**** Source passage

I think where they can go a step further here is to install Spy cams in all of
the bathroom toilets so we know how much bathroom time is actually spent going
to the bathroom, and how much is spent on cell phones. It may sound invasive
but I'll bet the efficiency will go up and that's all that matters at the end
of the day, right?

Since efficiency can be broken down into money earned/lost, this should
probably start up the top-most level (CEO) since the highest paid positions
would yield the most gain/loss depending on efficiency changes. So once the
CEOs have spy cams installed in all of their toilets, we can really measure
how well efficiency improves!

EDIT:

I'm coming back to this because I don't think this is _quite_ efficient
enough. We should have a team of resident defecation experts who can detect
exactly when the CEO should start the wiping processes, and gradually phase
them out with AI that learns different pooping patterns. It can also give
recommendations to the employee in terms of eating more fiber to speed up the
defecating process and result in more solid stools, thus optimizing all
bathroom time and shortening the amount of wipes required to as little as
possible, again, to save more time and thus, money.

Not only that, but eating more fiber can prevent troubles like constipation as
well as other health issues, saving _even more_ money for the company when it
comes to healthcare.

These are just a few more ideas, but I have plenty more.

********
**** Material provided

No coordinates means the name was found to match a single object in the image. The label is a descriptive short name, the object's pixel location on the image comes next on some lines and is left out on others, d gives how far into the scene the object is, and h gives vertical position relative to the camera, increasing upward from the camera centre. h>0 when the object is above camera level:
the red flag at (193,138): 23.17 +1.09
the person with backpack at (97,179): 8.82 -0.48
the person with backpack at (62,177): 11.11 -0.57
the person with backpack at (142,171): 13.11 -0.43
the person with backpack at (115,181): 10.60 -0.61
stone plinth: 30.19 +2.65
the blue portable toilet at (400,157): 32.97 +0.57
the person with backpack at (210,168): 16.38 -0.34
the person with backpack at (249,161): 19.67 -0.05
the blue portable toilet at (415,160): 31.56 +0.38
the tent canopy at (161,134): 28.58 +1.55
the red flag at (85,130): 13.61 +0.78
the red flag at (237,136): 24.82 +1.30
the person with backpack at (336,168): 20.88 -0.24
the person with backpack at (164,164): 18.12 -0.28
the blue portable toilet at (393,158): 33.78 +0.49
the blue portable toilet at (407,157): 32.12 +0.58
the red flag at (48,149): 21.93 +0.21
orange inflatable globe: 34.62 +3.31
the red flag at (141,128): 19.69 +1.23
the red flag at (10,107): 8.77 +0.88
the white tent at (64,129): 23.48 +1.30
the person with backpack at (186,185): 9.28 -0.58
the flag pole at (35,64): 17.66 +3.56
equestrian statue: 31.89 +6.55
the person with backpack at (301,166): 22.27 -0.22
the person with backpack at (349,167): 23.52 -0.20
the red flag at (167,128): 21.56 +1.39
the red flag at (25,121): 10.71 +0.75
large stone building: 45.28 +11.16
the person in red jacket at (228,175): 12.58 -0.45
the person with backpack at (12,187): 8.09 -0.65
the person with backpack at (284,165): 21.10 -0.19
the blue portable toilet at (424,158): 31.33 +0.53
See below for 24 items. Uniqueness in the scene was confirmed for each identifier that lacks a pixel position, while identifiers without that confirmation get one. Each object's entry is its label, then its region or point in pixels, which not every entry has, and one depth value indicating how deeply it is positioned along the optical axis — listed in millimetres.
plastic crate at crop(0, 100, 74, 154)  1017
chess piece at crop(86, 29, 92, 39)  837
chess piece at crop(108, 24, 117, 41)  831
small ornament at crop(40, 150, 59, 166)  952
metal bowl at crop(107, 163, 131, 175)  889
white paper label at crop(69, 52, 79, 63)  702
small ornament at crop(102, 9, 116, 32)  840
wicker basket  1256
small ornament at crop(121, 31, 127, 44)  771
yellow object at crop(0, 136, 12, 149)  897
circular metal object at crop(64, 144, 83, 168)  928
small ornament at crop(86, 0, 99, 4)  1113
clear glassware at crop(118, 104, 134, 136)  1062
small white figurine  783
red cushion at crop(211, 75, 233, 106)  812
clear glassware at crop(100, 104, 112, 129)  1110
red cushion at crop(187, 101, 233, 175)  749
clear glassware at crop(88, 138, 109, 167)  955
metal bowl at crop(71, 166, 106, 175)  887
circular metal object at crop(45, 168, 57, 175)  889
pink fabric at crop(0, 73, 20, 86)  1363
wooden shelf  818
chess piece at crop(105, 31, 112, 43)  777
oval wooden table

********

= What is required =
Pick up the forum post about spy cams in workplace bathrooms after its final sentence and continue it in the same voice.

= Result for this exercise =
EDIT #2:

I feel stupid for not thinking of this earlier, but another good strategy to
prevent time away from the desk would be to simply remove all water and
refrigerators from the building, and naturally all bathrooms would follow
suit. The bathrooms would be replaced with closets filled with amphetamines,
which are huge efficiency boosters, and bananas, so the employees don't die of
hunger. The amphetamines will keep the heart rate so fast the bananas will be
burned off like fuel.

Now, I know what you're thinking, "but what about the pumping rooms for
breastfeeding moms? What happens to those?" It's a great question, with a
simple solution - Barclays doesn't hire parents anymore. This is about
efficiency, remember? Barclays will henceforth only hire asexual and sterile
men and women to nullify any risk of pregnancy.

However, for those parents who need to keep their job, Barclays will also
offer a free service called "reverse adoption" where you bring in your kids
and the company gives them away. This can save dozens of dollars per day from
employees getting distracted by things like "family" and "not working."

Between this, the spy cams in CEO toilets, the defecation expert AI, and
removing the bathrooms, there will be tons of money saved, a portion of which
will go towards financing the amphetamines and bananas. It'll be expensive for
all the drugs but the efficiency will be so high it'll be a drop in the
bucket!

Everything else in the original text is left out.